A blog for fans of Bananagrams, word games, puzzles, and amazing things

Sunday, March 28, 2010

Non-words in dictionaries

Not all words in dictionaries are real words. Some are bogus. Sometimes this is due to errors. In 1931, during the preparation of the second edition of Webster's New International Dictionary, someone wrote "D or d, cont / density" on a notecard, indicating that "D" and "d" should be added to the dictionary as abbreviations for "density". Through some misunderstanding, this was misinterpreted to mean that a new word should be added to the dictionary: "dord". And it was. Five years after the dictionary was published, an editor uncovered the error and had the definition deleted from future printings.

The second way that a non-word can show up in a dictionary is through someone copying erroneous words from another source. The history of dictionaries contains many incidents of unscrupulous dictionary-compilers stealing entire word entries from other dictionaries.

And this brings us to the third way that fictitious words can show up in a dictionary: They can be deliberately put there. It is common practice among dictionary publishers to insert completely made-up words so that when someone plagiarizes their work, they can catch them red-handed.
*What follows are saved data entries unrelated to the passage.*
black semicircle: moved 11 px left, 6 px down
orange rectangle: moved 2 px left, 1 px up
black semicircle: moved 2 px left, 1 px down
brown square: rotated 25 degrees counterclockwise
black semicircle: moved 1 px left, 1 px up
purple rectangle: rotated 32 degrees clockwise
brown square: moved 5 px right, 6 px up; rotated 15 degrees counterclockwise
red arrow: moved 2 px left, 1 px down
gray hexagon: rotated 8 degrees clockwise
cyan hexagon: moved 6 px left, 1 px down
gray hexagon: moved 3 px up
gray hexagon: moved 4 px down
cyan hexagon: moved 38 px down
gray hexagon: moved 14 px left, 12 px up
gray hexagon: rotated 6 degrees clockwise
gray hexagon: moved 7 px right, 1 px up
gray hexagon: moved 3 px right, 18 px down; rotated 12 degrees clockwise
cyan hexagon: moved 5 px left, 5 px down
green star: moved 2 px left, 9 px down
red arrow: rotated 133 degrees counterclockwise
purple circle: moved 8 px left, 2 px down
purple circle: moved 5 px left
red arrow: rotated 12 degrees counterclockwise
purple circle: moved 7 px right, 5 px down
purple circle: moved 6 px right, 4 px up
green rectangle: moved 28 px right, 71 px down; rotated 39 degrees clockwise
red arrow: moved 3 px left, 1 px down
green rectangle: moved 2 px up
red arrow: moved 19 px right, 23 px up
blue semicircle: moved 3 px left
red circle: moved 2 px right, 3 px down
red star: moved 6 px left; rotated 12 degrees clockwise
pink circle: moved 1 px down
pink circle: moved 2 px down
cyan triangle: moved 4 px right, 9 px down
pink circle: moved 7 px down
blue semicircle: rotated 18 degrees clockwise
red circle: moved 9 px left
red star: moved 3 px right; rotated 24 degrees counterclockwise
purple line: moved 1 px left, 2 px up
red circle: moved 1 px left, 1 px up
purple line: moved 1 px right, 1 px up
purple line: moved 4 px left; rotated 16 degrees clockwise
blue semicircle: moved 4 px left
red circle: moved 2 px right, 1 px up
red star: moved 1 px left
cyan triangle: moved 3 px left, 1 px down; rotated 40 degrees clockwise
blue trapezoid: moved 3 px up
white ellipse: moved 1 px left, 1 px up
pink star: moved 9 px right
In 2005, one of the fake words in the New Oxford American Dictionary was revealed to be "esquivalience" which supposedly meant "the willful avoidance of one's official responsibilities".

In 1903, a dictionary of musical terms was published, and at the very end was this definition:
zzxjoanw (shaw). Maori. 1. Drum. 2. Fife. 3. Conclusion.
This definition was reused in Mrs. Byrne's Dictionary of Unusual, Obscure, and Preposterous Words: Gathered from Numerous and Diverse Authoritative Sources which was published in 1974, but with an alternative (and seemingly, completely fabricated) pronunciation.

If the definition "conclusion" and the incongruous pronunciation weren't evidence enough, a few other facts should have tipped people off that this word is a hoax: a) The Maori language does not contain the letters "j", "x", and "z". b) All Maori words end in a vowel. c) In traditional Maori culture, there are no drums!

Other compilers of information also introduce false information for the same reason. Phone book publishers have included fake names and phone numbers. Encyclopedias are published with false entries (like the New Columbia Encyclopedia's entry on Lillian Virginia Mountweazel, a fountain designer and photographer (famous for photographing mailboxes) who died "in an explosion while on assignment for Combustibles magazine". And map-makers insert fake streets (called "trap streets") or draw their streams as if they were slightly squigglier than they actually are.

What lesson can we draw from all this? Be skeptical. Don't just accept everything you read. Not even in dictionaries. Not even on this blog! And certainly don't believe words when they start with "zzx". That would be dordish.